Data for processing below:
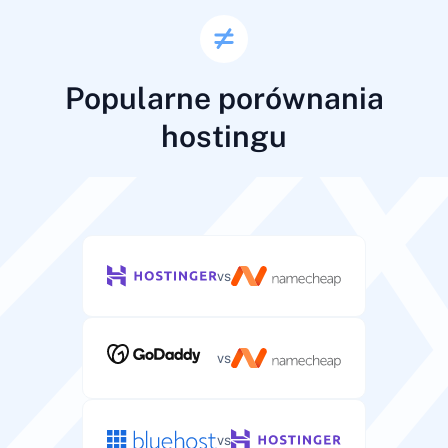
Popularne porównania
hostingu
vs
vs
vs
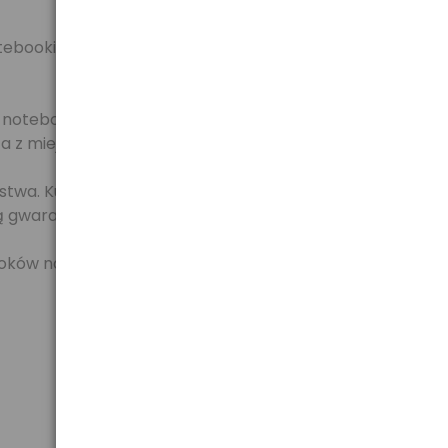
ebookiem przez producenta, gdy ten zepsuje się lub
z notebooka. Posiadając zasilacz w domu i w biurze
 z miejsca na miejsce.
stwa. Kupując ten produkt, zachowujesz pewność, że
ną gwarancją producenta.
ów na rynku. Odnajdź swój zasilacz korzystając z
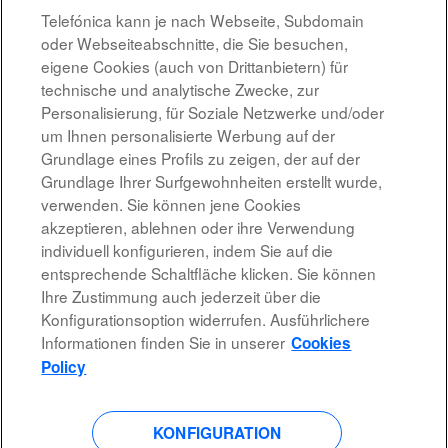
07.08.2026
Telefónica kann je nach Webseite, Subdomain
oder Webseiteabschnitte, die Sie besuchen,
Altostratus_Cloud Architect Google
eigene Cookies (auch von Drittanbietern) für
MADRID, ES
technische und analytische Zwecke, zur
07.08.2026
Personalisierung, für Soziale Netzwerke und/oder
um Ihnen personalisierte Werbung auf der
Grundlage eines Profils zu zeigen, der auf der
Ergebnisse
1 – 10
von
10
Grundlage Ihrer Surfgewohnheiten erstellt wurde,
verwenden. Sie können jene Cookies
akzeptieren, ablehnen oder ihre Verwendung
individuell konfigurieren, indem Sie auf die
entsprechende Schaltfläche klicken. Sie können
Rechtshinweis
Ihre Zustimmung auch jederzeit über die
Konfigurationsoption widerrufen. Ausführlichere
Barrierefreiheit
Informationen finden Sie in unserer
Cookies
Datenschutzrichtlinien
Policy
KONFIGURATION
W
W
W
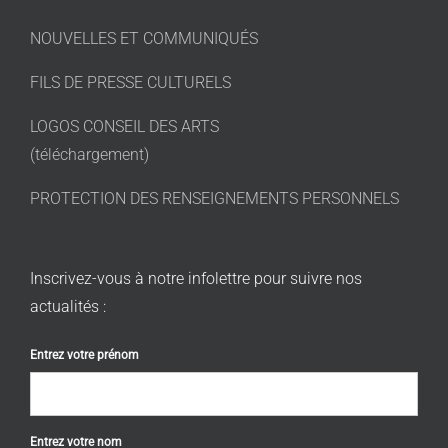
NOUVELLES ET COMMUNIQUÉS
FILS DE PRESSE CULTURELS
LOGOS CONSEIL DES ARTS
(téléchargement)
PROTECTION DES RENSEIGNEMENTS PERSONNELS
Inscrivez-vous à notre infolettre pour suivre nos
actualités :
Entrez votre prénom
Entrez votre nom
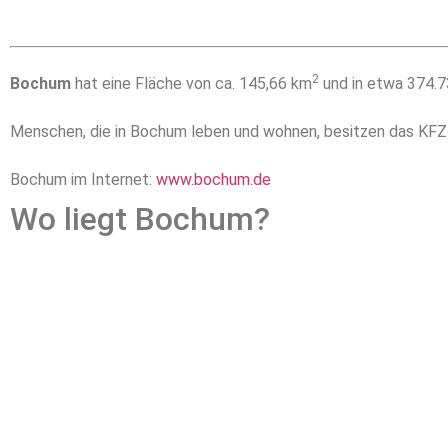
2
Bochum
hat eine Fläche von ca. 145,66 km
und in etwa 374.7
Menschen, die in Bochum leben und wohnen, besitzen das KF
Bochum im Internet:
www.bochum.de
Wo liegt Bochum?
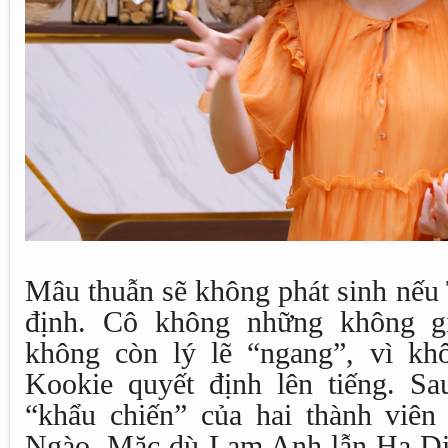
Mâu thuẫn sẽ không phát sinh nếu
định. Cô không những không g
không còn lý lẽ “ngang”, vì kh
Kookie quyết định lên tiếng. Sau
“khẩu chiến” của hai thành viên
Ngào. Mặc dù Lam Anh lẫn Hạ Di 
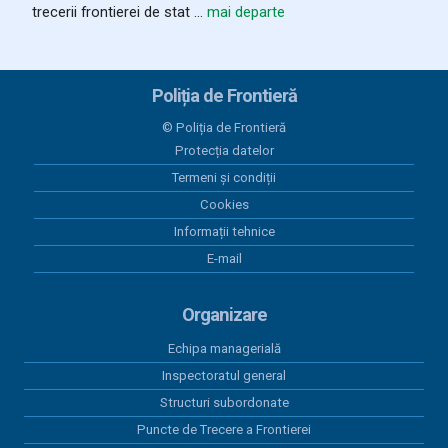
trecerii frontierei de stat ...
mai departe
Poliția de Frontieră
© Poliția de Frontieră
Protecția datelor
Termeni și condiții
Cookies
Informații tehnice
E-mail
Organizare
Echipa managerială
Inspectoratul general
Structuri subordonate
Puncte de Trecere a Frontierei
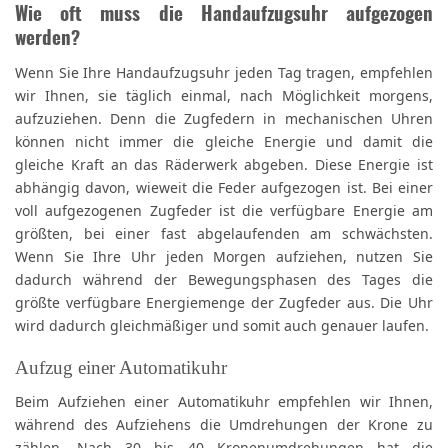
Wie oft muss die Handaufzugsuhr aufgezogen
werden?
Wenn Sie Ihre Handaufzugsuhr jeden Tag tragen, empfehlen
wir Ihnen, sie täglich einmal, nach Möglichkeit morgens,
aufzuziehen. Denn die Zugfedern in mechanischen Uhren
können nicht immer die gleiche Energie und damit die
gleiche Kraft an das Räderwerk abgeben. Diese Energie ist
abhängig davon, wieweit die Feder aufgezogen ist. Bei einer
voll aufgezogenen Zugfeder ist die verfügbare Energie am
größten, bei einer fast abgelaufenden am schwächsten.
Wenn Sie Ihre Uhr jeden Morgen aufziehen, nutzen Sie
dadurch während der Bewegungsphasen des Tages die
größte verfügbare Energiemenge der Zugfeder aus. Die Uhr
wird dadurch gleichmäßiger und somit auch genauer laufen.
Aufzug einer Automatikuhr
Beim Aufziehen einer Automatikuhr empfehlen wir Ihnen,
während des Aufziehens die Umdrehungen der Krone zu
End of Data for processing.
Data for processing below:
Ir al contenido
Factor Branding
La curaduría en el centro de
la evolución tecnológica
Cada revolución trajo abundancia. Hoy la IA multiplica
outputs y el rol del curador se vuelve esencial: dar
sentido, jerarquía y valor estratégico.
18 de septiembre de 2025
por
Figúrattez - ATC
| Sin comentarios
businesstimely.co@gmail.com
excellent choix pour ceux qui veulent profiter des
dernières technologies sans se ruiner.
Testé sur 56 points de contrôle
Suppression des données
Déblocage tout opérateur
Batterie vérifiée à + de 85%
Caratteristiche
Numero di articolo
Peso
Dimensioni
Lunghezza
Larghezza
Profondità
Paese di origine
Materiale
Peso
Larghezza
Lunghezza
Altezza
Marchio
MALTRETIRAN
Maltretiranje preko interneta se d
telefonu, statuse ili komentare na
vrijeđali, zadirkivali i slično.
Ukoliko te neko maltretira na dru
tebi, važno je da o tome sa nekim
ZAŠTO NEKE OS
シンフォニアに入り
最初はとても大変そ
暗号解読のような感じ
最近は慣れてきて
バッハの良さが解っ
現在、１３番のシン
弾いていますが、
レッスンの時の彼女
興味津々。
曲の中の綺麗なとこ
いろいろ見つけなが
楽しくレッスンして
End of Data for processing.
### Exercise prompt
The word "nach" appears on some lines of the data above; say how many such lines there are, with nothing else.

### Response to the exercise
2